Terperangah Zul menjawabnya "Hah..eh...iya masih Mbok..masih...lukisan bunga sedap malam yang mekar itu khan ?"
"Lha iya..masak lukisan kambing..." jawab Simbok sambil tersenyum geli, dan menghentikan menorehkan malam di kain yang sedang dibatik. "Simbok pengen kain ini selesai sebelum Simbok berangkat haji, karena akan simbok pakai disana" tutur Simbok
"Lhah Mbok..disana khan ndak boleh pake kebaya Mbok..." sahut Zul
Simbok masih senyum-senyum sambil menjawab "mau tak pake buat kemul (Jawa = selimut)"
"Lhah Mbok..di Arab pas Simbok berangkat itu musim dingin lho....apa bisa hangat kalau cuma kemulan (Jawa= berselimut) jarik (Jawa=kain batik) yang tipis?" Zul makin ngga ngerti logika Simboknya.

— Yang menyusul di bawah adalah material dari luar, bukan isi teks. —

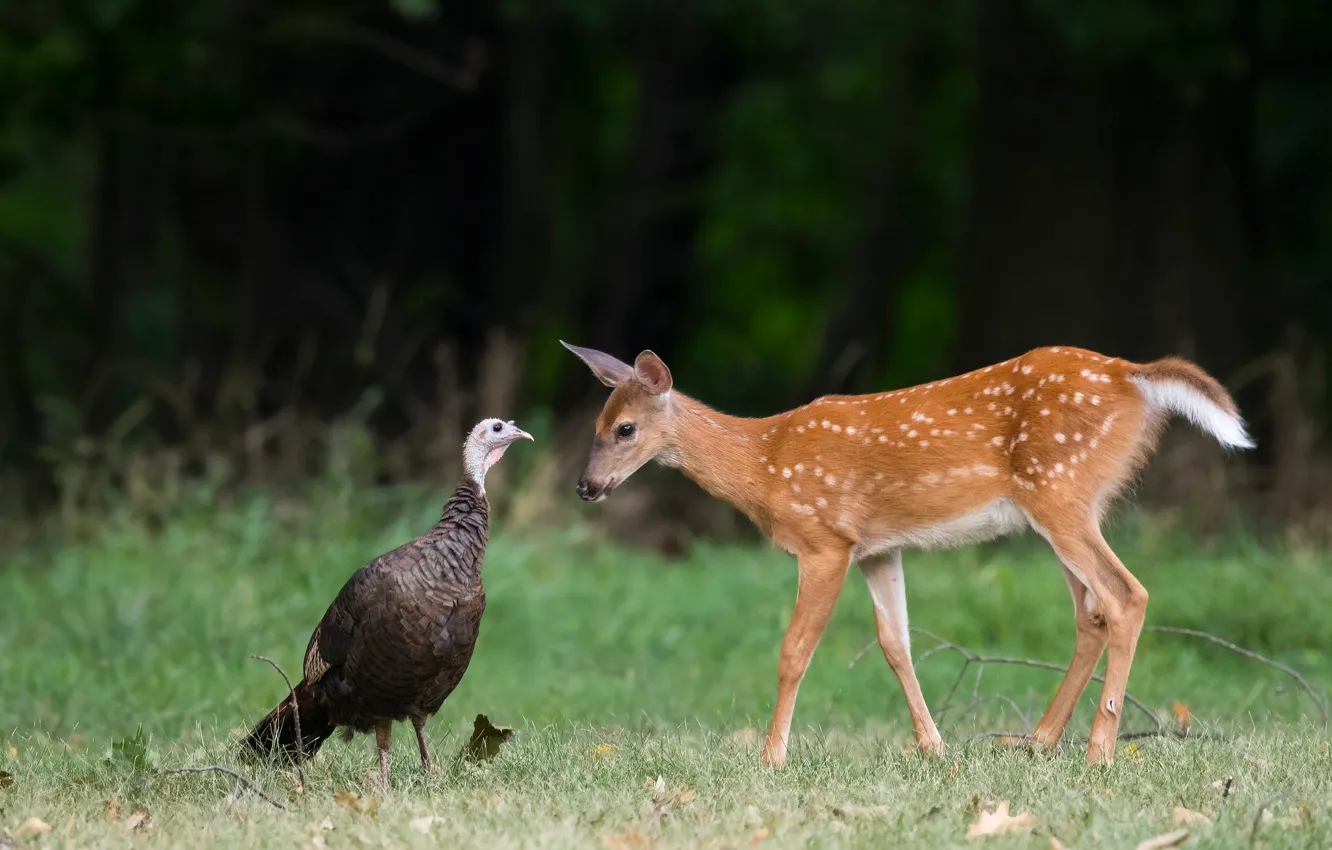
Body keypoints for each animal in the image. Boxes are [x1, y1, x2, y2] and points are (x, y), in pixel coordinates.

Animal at [562, 341, 1255, 768]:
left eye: (625, 428)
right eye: (596, 425)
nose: (586, 488)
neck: (764, 464)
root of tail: (1129, 373)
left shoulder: (825, 539)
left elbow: (795, 650)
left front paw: (771, 757)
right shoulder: (878, 548)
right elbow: (896, 644)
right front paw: (934, 748)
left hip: (1061, 491)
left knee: (1126, 595)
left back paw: (1098, 752)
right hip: (1071, 504)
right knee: (1092, 612)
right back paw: (1036, 744)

"Wis lah Zul..nanti kalau semua sudah selesai khan ngga ngerasain dingin lagi.., kalau sudah tuntas hajinya khan rasanya pasti plong...lagipula biar aku ketauan dari Indonesia jadi kemulan jarik.." jawaban Mbok Jaenah makin tak dipahami Zul, makin aneh rasanya.
Mbok Jaenah tetap melanjutkan bicaranya "bunga sedap malam itu filosofi hidup...bahwa semua itu cuma numpang, kalau cantik, gagah, ganteng, kaya, berpangkat, gemerlap... itu cuma sebentar..yang langgeng itu ketiadaan setelah layu dan rontok...Jadi hidup itu jangan mentang-mentang, karena semua akan merasakan saat-saat tak berdaya dan menjadi tak ada. Walaupun orang kaya, berkuasa dan cakep kalau sudah sakaratul maut khan pasti seperti bunga yang layu, ngga bisa apa-apa ..ya ndak.?"
Zul pun manggut-manggut sambil mengelus-elus perutnya dan cengar-cengir.
"Oalah...anak Simbok laper ya ?" langsung Mbok Jaenah tanggap dan berdiri , Zul pun mengangguk sambil mengandeng Simbok ke pawon (Jawa = dapur) untuk menikmati singkong rebus yang masih berada di dandang dan seperti biasa menjadi hidangan wajib sore hari di rumah Mbok Jaenah.
"Mbok besok kalau naik haji bawa singkong rebus ndak Mbok?" goda Zul
"Lah yo ngga ..nanti bisa kena denda, singkong khan berat..bisa kena operbet..ah..operbeit..halah...apa Zul ???"